Écoutez Georges Claisse
XVI
. . . Ceux qui sont vieux dans le pays le plus tôt sont levés
à pousser le volet et regarder le ciel, la mer qui change de couleur
et les iles, disant: la journée sera belle si l'on en juge par cette aube.
Aussitôt c'est le jour ! et la tôle des toits s'allume dans la transe, et la rade
est livrée au malaise, et le ciel à la verve, et le Conteur s'élance
dans la veille!
La mer, entre les iles, est rose de luxure ; son plaisir est matière à débattre,
on l'a eu pour un lot de bracelets de cuivre !

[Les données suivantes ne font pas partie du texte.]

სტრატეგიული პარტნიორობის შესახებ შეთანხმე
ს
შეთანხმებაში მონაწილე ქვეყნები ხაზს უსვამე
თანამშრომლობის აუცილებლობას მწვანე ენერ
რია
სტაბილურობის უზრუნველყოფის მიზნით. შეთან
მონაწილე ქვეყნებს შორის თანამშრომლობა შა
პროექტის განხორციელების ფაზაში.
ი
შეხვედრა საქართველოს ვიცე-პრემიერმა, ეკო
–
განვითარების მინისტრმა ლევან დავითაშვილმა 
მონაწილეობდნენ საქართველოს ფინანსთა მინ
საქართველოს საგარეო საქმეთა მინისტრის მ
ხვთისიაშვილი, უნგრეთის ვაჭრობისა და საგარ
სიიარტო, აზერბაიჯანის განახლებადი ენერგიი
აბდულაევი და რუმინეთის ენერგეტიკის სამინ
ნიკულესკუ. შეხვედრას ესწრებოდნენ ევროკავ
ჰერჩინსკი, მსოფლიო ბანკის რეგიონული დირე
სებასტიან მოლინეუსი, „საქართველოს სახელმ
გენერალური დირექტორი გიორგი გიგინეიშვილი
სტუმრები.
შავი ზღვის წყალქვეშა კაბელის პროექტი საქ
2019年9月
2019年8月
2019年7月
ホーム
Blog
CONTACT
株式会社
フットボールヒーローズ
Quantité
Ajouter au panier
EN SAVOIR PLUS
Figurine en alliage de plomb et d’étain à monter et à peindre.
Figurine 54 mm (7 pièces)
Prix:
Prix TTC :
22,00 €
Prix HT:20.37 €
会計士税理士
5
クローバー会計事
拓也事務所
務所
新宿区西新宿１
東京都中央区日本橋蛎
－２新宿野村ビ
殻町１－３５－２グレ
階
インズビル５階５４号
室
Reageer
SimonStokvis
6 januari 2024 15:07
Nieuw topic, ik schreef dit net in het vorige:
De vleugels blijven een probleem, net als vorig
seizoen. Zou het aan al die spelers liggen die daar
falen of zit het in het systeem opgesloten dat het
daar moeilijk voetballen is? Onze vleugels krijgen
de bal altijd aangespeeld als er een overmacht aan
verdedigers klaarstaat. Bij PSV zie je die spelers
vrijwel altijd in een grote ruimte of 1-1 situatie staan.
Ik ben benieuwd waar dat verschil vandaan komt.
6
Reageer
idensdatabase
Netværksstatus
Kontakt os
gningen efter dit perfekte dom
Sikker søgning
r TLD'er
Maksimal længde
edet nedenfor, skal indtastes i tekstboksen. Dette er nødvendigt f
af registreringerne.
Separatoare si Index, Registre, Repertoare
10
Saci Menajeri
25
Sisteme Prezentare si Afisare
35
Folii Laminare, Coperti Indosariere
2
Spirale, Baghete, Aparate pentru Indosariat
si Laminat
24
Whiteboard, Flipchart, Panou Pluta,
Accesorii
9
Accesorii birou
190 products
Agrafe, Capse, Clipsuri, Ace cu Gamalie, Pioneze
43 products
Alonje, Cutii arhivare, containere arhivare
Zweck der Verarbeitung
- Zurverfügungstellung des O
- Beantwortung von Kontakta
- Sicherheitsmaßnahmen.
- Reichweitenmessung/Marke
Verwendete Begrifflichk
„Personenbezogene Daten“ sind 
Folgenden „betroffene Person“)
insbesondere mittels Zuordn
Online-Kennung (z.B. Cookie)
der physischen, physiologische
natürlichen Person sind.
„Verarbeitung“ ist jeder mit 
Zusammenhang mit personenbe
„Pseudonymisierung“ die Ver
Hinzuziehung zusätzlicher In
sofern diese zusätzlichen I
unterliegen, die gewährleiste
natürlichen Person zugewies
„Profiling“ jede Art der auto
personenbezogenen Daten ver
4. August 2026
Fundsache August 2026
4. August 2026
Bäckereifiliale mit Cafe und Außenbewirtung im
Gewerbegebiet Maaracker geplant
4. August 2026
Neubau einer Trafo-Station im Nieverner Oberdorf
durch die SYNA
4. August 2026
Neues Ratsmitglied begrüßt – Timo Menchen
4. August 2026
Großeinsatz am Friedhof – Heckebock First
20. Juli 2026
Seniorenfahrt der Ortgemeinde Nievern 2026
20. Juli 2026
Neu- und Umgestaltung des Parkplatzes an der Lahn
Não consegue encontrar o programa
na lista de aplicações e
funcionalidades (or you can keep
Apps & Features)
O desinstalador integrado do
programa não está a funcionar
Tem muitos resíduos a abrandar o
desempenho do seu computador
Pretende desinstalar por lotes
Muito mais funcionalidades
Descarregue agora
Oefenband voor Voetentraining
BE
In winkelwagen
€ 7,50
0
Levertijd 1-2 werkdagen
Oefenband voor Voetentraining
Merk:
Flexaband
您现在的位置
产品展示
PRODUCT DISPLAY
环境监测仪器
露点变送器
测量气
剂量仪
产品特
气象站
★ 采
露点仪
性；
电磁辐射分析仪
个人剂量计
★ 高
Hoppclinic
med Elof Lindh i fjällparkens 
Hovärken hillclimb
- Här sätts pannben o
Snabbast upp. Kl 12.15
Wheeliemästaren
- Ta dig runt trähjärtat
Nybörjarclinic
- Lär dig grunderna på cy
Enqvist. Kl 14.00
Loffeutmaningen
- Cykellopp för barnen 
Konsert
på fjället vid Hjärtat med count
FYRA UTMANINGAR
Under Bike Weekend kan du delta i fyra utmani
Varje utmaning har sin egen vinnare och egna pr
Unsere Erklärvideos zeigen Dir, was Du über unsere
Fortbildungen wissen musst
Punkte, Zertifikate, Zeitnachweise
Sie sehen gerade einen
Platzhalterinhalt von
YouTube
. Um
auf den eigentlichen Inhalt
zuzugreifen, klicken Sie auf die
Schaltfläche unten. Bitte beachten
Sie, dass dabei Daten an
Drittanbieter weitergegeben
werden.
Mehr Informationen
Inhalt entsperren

Des enfants courent aux rivages ! des chevaux courent aux rivages ! . . . un
million d'enfants portent leurs cils comme des ombelles . . . et le nageur
a une jambe en eau tiède mais l'autre pèse dans un courant frais; et les
gomphrènes, les ramies,
l'acalyphe à fleurs vertes et ces piléas cespiteuses qui sont la barbe des vieux
murs
s'affolent sur les toits, au rebord des gouttières,
car un vent, le plus frais de l'année, se lève, aux bassins d'iles qui bleuissent,
et déferlant jusqu'à ces cayes plates, nos maisons, coule au sein du vieillard
par le havre de toile jusqu'au lieu plein de crin entre les deux mamelles.
Et la journée est entamée, le monde
n'est pas si vieux que soudain il n'ait ri . . .
*
C'est alors que l'odeur du café remonte l'escalier.